Era il 15 novembre 1960 e la Rai, con la collaborazione del Ministero della Pubblica Istruzione, inaugurava il programma “Non è mai troppo tardi”, realizzato in modo da consentire agli adulti analfabeti di conseguire in maniera più semplice la licenza elementare grazie alle spiegazioni ‘televisive’ di Alberto Manzi.

È il 15 novembre 2020 e Paulo Dybala, tra le stelle più splendenti del firmamento Juventus, festeggia il suo compleanno. Per lui, però, vietata la visione del programma “Non è mai troppo tardi”. A 27 anni è il momento di scrivere la storia.

Il 10 argentino è un giocatore dal talento immenso: un mancino che canta e una tecnica che incanta, uniti ad un fisico perfetto per esaltarne le qualità. Con la maglia della Juventus ha collezionato 234 presenze dal 2015-2016, esultando per 96 reti e segnando sul referto 38 assist.

Cosa manca a Dybala

Come sono solito sottolineare, però, i numeri non dicono tutto del calcio e, anzi, spesso lo impoveriscono non riuscendo a descriverlo nella sua interezza. Ecco perché, nonostante le statistiche siano positive – ma non straordinarie – l’analisi su Paulo Dybala non può che evidenziare qualche curva di discesa.

Ad uno con i suoi ‘poteri’ si deve chiedere di più. Si deve chiedere costanza di rendimento e di prestazioni, di goal e assist. Si deve chiedere uno scatto in personalità che, a mio modesto parere, è ciò che contraddistingue gli eterni campioni dai grandissimi calciatori. Dybala ha la stoffa, ma nessun sarto può cuciglierla addosso se non Dybala stesso.

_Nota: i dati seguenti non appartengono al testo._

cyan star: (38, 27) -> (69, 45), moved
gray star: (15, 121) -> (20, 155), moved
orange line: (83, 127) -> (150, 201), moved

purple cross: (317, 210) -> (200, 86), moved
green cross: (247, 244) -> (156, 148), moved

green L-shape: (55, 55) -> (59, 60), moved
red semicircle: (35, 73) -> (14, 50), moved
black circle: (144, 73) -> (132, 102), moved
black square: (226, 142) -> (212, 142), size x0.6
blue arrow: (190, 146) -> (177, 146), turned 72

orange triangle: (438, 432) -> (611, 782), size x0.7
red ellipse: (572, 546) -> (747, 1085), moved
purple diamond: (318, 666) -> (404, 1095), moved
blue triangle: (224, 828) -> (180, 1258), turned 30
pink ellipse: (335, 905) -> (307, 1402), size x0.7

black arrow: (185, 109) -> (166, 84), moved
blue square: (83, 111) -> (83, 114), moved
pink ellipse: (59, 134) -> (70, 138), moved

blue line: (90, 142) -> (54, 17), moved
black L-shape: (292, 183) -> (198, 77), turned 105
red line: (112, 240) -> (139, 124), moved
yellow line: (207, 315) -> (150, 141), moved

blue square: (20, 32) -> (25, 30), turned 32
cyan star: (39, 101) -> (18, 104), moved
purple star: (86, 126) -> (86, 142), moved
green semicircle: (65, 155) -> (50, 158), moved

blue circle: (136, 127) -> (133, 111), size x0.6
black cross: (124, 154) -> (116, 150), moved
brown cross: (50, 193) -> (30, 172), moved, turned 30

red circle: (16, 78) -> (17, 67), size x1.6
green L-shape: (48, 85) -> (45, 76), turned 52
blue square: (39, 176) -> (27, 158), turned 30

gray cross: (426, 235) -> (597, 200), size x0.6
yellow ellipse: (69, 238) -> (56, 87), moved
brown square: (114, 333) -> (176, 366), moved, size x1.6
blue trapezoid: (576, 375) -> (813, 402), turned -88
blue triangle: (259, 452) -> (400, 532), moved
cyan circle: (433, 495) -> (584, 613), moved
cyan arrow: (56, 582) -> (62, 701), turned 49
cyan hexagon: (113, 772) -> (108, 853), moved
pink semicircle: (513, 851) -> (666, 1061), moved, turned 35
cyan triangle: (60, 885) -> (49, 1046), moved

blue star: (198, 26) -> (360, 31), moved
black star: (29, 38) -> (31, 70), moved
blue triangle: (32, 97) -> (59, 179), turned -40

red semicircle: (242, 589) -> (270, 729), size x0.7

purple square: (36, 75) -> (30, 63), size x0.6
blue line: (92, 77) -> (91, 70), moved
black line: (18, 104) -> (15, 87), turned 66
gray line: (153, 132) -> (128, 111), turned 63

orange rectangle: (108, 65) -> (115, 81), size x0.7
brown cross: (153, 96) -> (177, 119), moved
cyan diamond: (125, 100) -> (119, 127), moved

Indipendente dal ruolo sul campo – chi lo vede falso nueve, chi punta centrale, chi trequartista, chi esterno offensivo – il 10 della Juventus dovrebbe illuminare il campo senza obiezioni, dettando i tempi di gioco e evidenziando il divario tecnico tra chi ha Dybala in campo e chi no; l’argentino deve dominare, senza se e senza ma.

Tale analisi, comunque, non contempla l’attuale momento: il calciatore non è assolutamente nella condizione fisica migliore e ciò, in un calcio sempre più atletico, evidenzia le difficoltà dello juventino. In più si trova a doversi confrontare con gli ottimi Morata e Cristiano Ronaldo. Il suo spazio, però, presto lo avrà, tornando ad essere il 10 che fa la differenza.

Fino ad ora, però, la continuità non è stata il suo forte, nonostante le qualità tecniche siano praticamente indescrivibili. A 27 anni, Paulo, non è più il momento di dire che non sarà mai troppo tardi. È il momento di far vedere chi sei: getta la tua maschera e brilla.